(Records from a data source)
##########

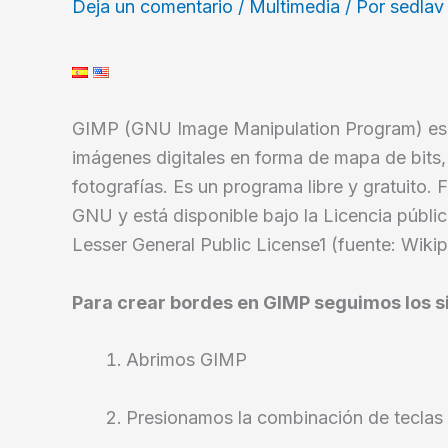
Deja un comentario
/
Multimedia
/ Por
sedla
GIMP (GNU Image Manipulation Program) es 
imágenes digitales en forma de mapa de bits
fotografías. Es un programa libre y gratuito.
GNU y está disponible bajo la Licencia públ
Lesser General Public License1 (fuente: Wiki
Para crear bordes en GIMP seguimos los s
Abrimos GIMP
Presionamos la combinación de teclas 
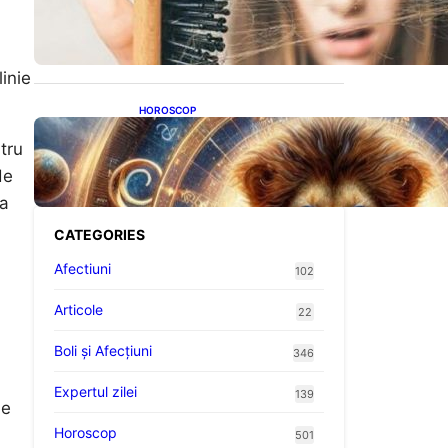
proteine: Impactul asupra
sănătății tale
inie
HOROSCOP
Portalul Leului 8/8:
ntru
Oportunități de Abundență
pentru Cinci Zodii în 2026
de
ea
CATEGORIES
Afectiuni
102
Articole
22
Boli și Afecțiuni
346
Expertul zilei
139
le
Horoscop
501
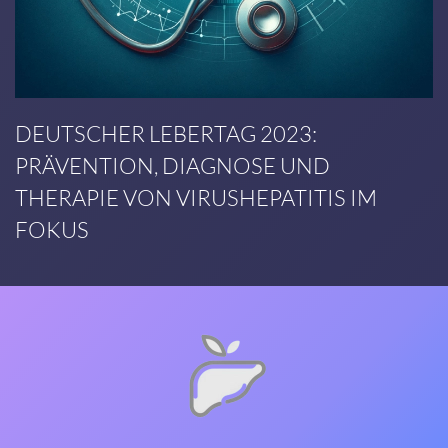
DEUTSCHER LEBERTAG 2023:
PRÄVENTION, DIAGNOSE UND
THERAPIE VON VIRUSHEPATITIS IM
FOKUS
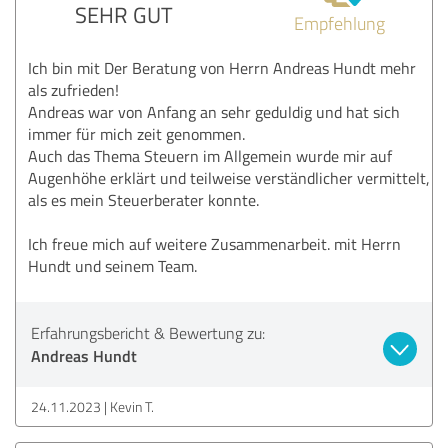
SEHR GUT
Empfehlung
Ich bin mit Der Beratung von Herrn Andreas Hundt mehr
als zufrieden!
Andreas war von Anfang an sehr geduldig und hat sich
immer für mich zeit genommen.
Auch das Thema Steuern im Allgemein wurde mir auf
Augenhöhe erklärt und teilweise verständlicher vermittelt,
als es mein Steuerberater konnte.
Ich freue mich auf weitere Zusammenarbeit. mit Herrn
Hundt und seinem Team.
Erfahrungsbericht & Bewertung zu:
Andreas Hundt
24.11.2023
Kevin T.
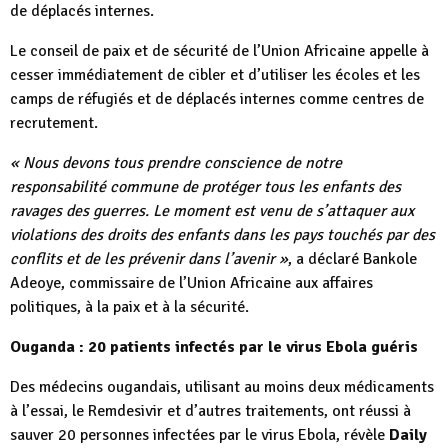
de déplacés internes.
Le conseil de paix et de sécurité de l’Union Africaine appelle à
cesser immédiatement de cibler et d’utiliser les écoles et les
camps de réfugiés et de déplacés internes comme centres de
recrutement.
« Nous devons tous prendre conscience de notre
responsabilité commune de protéger tous les enfants des
ravages des guerres. Le moment est venu de s’attaquer aux
violations des droits des enfants dans les pays touchés par des
conflits et de les prévenir dans l’avenir »
, a déclaré Bankole
Adeoye, commissaire de l’Union Africaine aux affaires
politiques, à la paix et à la sécurité.
Ouganda : 20 patients infectés par le virus Ebola guéris
Des médecins ougandais, utilisant au moins deux médicaments
à l’essai, le Remdesivir et d’autres traitements, ont réussi à
sauver 20 personnes infectées par le virus Ebola, révèle
Daily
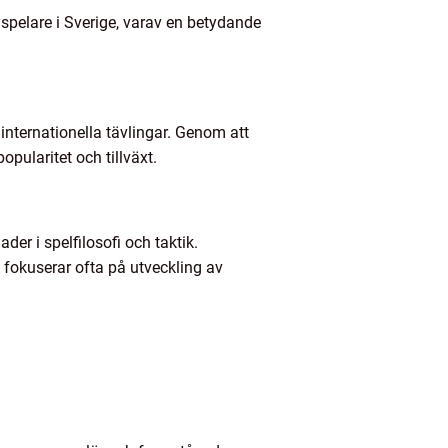
spelare i Sverige, varav en betydande
 internationella tävlingar. Genom att
opularitet och tillväxt.
er i spelfilosofi och taktik.
 fokuserar ofta på utveckling av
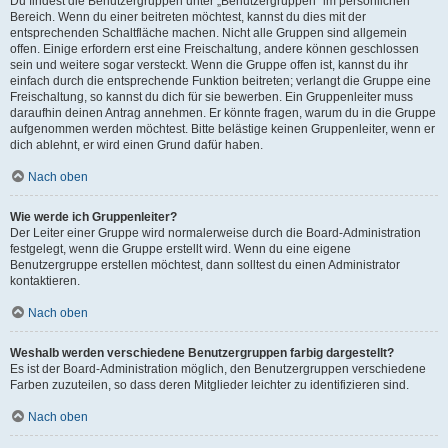
Du findest die Benutzergruppen unter „Benutzergruppen“ im persönlichen
Bereich. Wenn du einer beitreten möchtest, kannst du dies mit der
entsprechenden Schaltfläche machen. Nicht alle Gruppen sind allgemein
offen. Einige erfordern erst eine Freischaltung, andere können geschlossen
sein und weitere sogar versteckt. Wenn die Gruppe offen ist, kannst du ihr
einfach durch die entsprechende Funktion beitreten; verlangt die Gruppe eine
Freischaltung, so kannst du dich für sie bewerben. Ein Gruppenleiter muss
daraufhin deinen Antrag annehmen. Er könnte fragen, warum du in die Gruppe
aufgenommen werden möchtest. Bitte belästige keinen Gruppenleiter, wenn er
dich ablehnt, er wird einen Grund dafür haben.
Nach oben
Wie werde ich Gruppenleiter?
Der Leiter einer Gruppe wird normalerweise durch die Board-Administration
festgelegt, wenn die Gruppe erstellt wird. Wenn du eine eigene
Benutzergruppe erstellen möchtest, dann solltest du einen Administrator
kontaktieren.
Nach oben
Weshalb werden verschiedene Benutzergruppen farbig dargestellt?
Es ist der Board-Administration möglich, den Benutzergruppen verschiedene
Farben zuzuteilen, so dass deren Mitglieder leichter zu identifizieren sind.
Nach oben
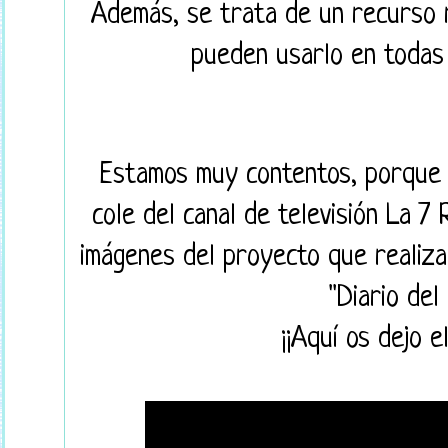
Además, se trata de un recurso r
pueden usarlo en todas 
Estamos muy contentos, porque l
cole del canal de televisión La 7
imágenes del proyecto que realiz
"Diario del
¡¡Aquí os dejo e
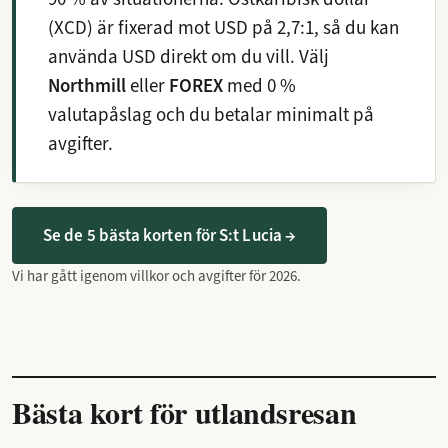
(XCD) är fixerad mot USD på 2,7:1, så du kan
använda USD direkt om du vill. Välj
Northmill
eller
FOREX
med 0 %
valutapåslag och du betalar minimalt på
avgifter.
Se de 5 bästa korten för S:t Lucia →
Vi har gått igenom villkor och avgifter för 2026.
Bästa kort för utlandsresan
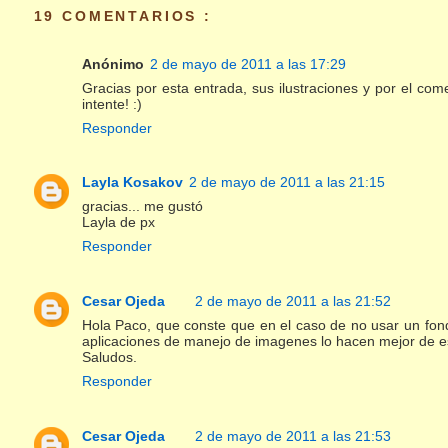
19 COMENTARIOS :
Anónimo
2 de mayo de 2011 a las 17:29
Gracias por esta entrada, sus ilustraciones y por el c
intente! :)
Responder
Layla Kosakov
2 de mayo de 2011 a las 21:15
gracias... me gustó
Layla de px
Responder
Cesar Ojeda
2 de mayo de 2011 a las 21:52
Hola Paco, que conste que en el caso de no usar un fon
aplicaciones de manejo de imagenes lo hacen mejor de 
Saludos.
Responder
Cesar Ojeda
2 de mayo de 2011 a las 21:53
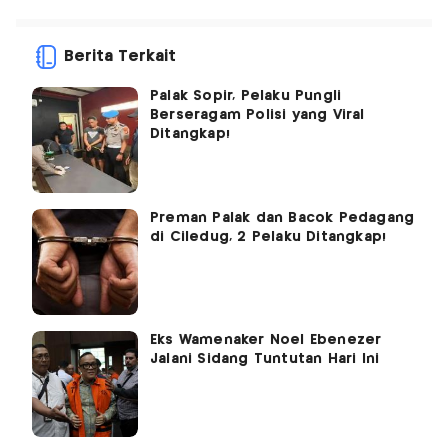
Berita Terkait
Palak Sopir, Pelaku Pungli
Berseragam Polisi yang Viral
Ditangkap!
Preman Palak dan Bacok Pedagang
di Ciledug, 2 Pelaku Ditangkap!
Eks Wamenaker Noel Ebenezer
Jalani Sidang Tuntutan Hari Ini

##########

:: Exercise instructions ::
The answer is the lines above from the one with "dich ablehnt, er" to the one with "Estamos muy contentos, porque l", set down exactly, with no pictures.

:: Answer box ::
dich ablehnt, er wird einen Grund dafür haben.
Nach oben
Wie werde ich Gruppenleiter?
Der Leiter einer Gruppe wird normalerweise durch die Board-Administration
festgelegt, wenn die Gruppe erstellt wird. Wenn du eine eigene
Benutzergruppe erstellen möchtest, dann solltest du einen Administrator
kontaktieren.
Nach oben
Weshalb werden verschiedene Benutzergruppen farbig dargestellt?
Es ist der Board-Administration möglich, den Benutzergruppen verschiedene
Farben zuzuteilen, so dass deren Mitglieder leichter zu identifizieren sind.
Nach oben
Además, se trata de un recurso r
pueden usarlo en todas 
Estamos muy contentos, porque l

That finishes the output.